You are perfectly right, though, that a single set of patterns couldn't
support British and American hyphenation at once.  Their hyphenation points
differ in approximately 30% of cases, that is for words that are spelt the


> Jonathan Kew wrote:
> > On 12 Sep 2011, at 08:59, Mojca Miklavec wrote:
> >
> >> Arthur had some plans to cover normalization in hyph-utf8, but I
> >> already hate the idea of duplicated apostrophe,
> >
> > That's a bit different, and hard to see how we could avoid it except via
> special-case code somewhere that "knows" to treat U+0027 and U+2019 as
> equivalent for certain purposes, even though they are NOT canonically
> equivalent characters and would not be touched by normalization.
> >
> > IMO, the "duplicated apostrophe" case is something we have to live with
> because there are, in effect, two different orthographic conventions in use,
> and we want both to be supported.
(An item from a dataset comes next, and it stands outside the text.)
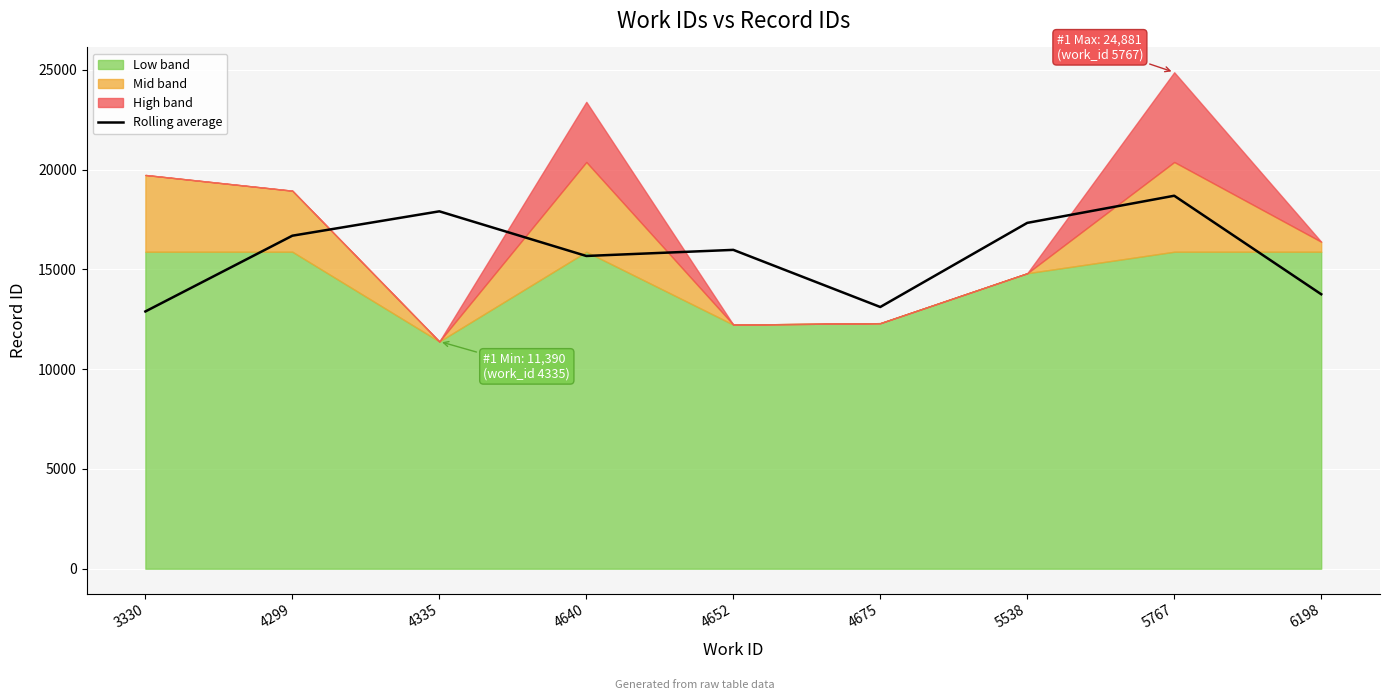

The chart shows a value of 19726.1 at 6198. True or false?

False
They're alternate spellings of the word,
> and so require separate patterns - just like we'd require for "colour" and
> "color", if we were trying to support both British and American conventions
> in a single set of patterns.
> It may be that you are intentionally putting up a straw-man argument here,
> but if you are not, may I comment that "trying to support both British and
> American conventions in a single set of patterns" would (IMHO) be
> impossible, since British English hyphenation is based primarily on
> etymology whilst American is based on syllable boundaries.  I wish
> I understood more about the "duplicate apostophe" problem, in order
> to be able to offer a more directly relevant (and constructive) comment :
> Google throws up nothing relevant.